People take part in a protest against Russia's military operation in Ukraine, in Times Square, in New York City, U.S., February 24, 2022.
People take part in a protest against Russia's military operation in Ukraine, in Times Square, in New York City, U.S., February 24, 2022. Reuters / JEENAH MOON

Demonstrators in several major U.S. cities protested the invasion of Ukraine on Thursday, calling on Russian President Vladimir Putin to halt the missile and troop assault as U.S. President Joe Biden announced new sanctions against Russia.

Despite freezing temperatures, hundreds of protesters in Manhattan marched to the Russian mission to the United Nations, some cloaked in Ukrainian flags and chanting "stop the war." New York City has the largest Ukrainian community in the United States.

Anstasiia Yashchenko, a resident of Kyiv, told Reuters her family and friends were foremost on her mind while she attended the protest with her boyfriend, who had flown her to New York City 10 days earlier.

"I packed everything in like two suitcases and I just ran out of the apartment and just left," said Yashchenko, 23. She said she had hoped tensions would lessen, and could not believe her eyes when watching the invasion unfold early Thursday.

The earliest protest on Thursday occurred outside Russia's embassy in Washington around 1 a.m. EST (0600 GMT), shortly after news broke that Russian forces had launched a massive attack against its neighbor.

Additional protests were scheduled for later on Thursday in Washington, Los Angeles, Houston, and Denver, according to social media posts. Similar rallies took place in cities around the world on Thursday.

Russia's invasion, the biggest attack on a European country since World War Two, has left many Ukrainian-Americans fearful for the safety of loved ones still living in the eastern European country.
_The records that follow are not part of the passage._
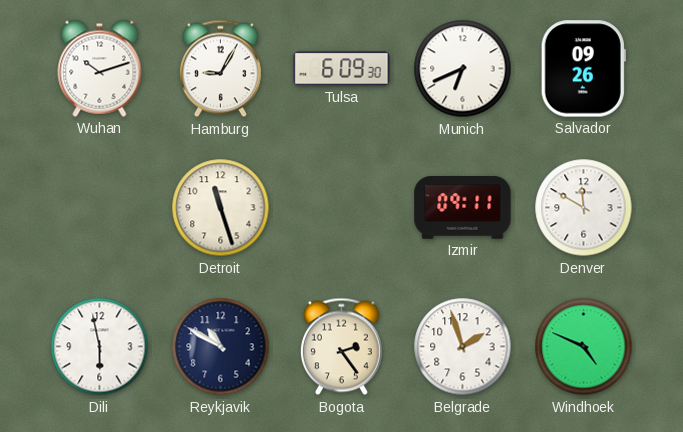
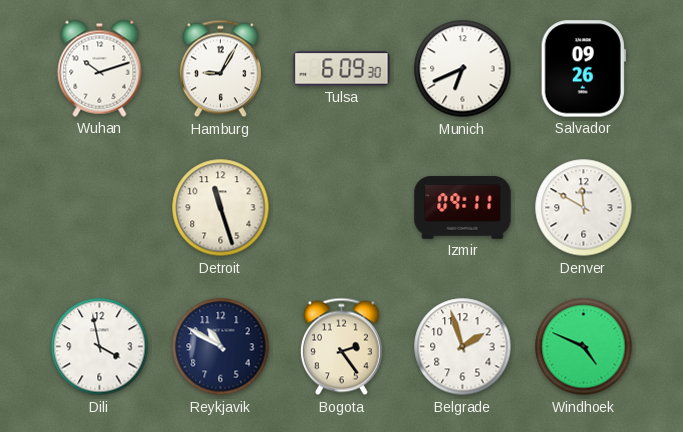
Dili: 5:58 -> 3:58
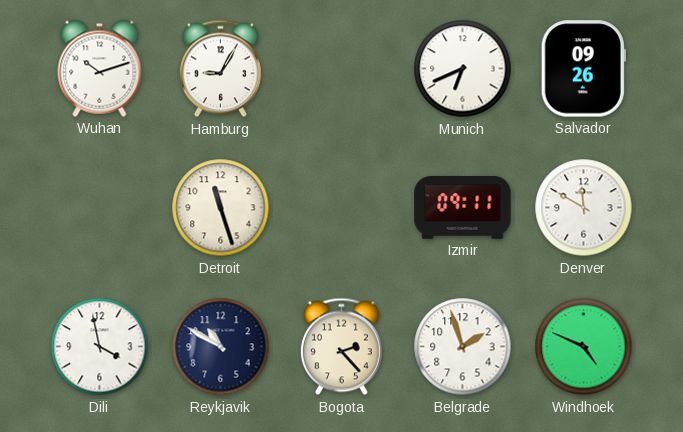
Tulsa: 6:09 -> none
Bogota: 2:24 -> 2:23
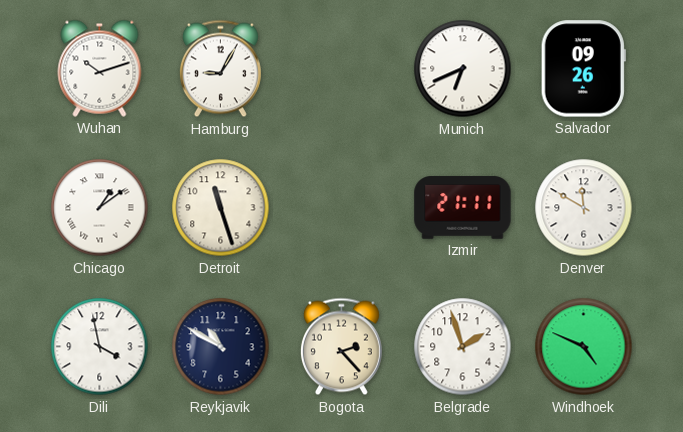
Chicago: none -> 1:09
Izmir: 09:11 -> 21:11
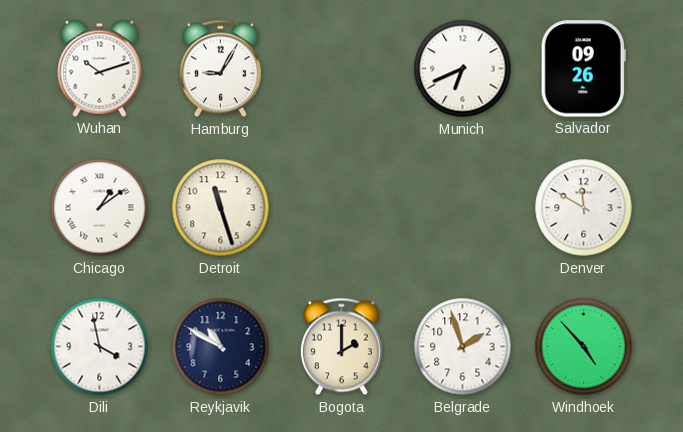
Izmir: 21:11 -> none
Bogota: 2:23 -> 2:00
Windhoek: 4:49 -> 4:53
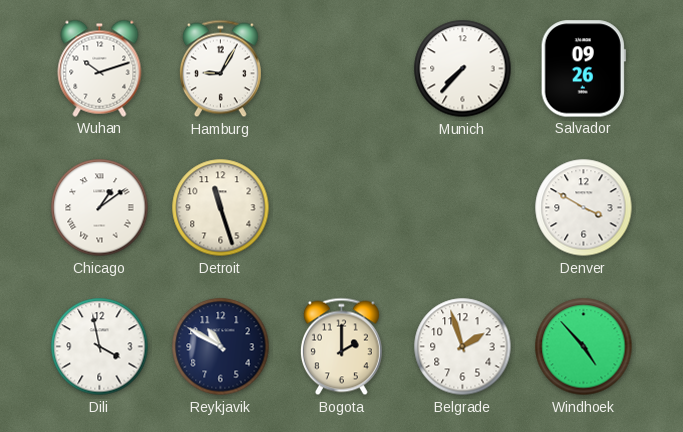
Munich: 6:41 -> 7:37
Denver: 11:50 -> 3:50
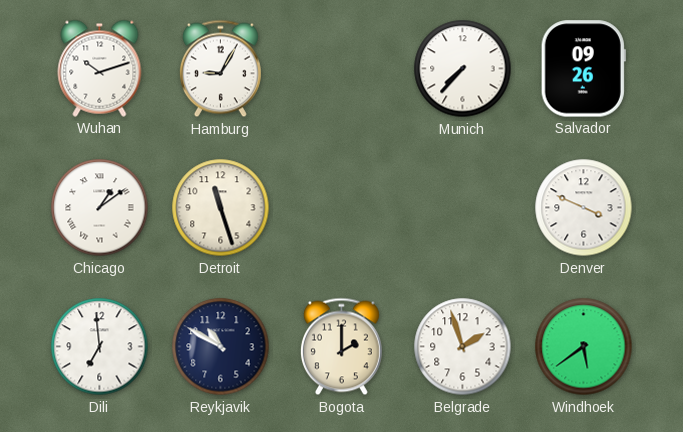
Denver: 3:50 -> 3:49
Dili: 3:58 -> 6:59
Windhoek: 4:53 -> 5:39
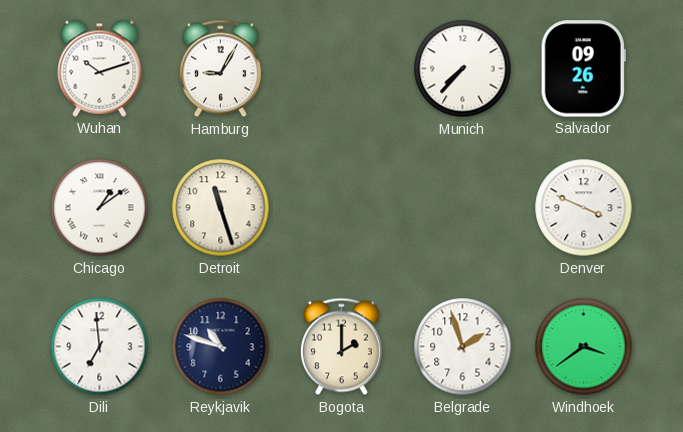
Reykjavik: 10:50 -> 10:48
Windhoek: 5:39 -> 3:39
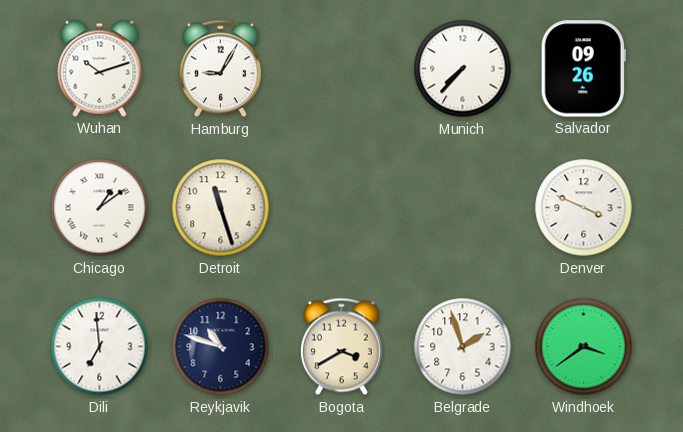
Bogota: 2:00 -> 3:40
One of the people at Washington's early-morning protest, which dispersed before sunrise, told Washington television station WUSA that he had been pleading with his parents and sister to leave and get to safety for weeks, to no avail.

Dozens of Ukrainians began fleeing Ukraine into Poland and other neighboring central European countries after Russia's assault began on Thursday, some taking only what they could carry and leaving behind possessions and pets.

Russians have also joined U.S. protests to voice their opposition. Outside the Russian U.N. mission in Manhattan on Thursday, Julia Makhalova, a 34-year-old who immigrated to New York from Russia in 2017, said she feared Putin's actions would escalate into a full-blown world war.

"I think it's very scary overall," she said in an interview. "The president is literally crazy."

In Russia, protest against the invasion of Ukraine has been stifled. A Moscow-based opposition activist, Marina Litvinovich, was detained by Russian police on Thursday after she called for anti-war protests in the country.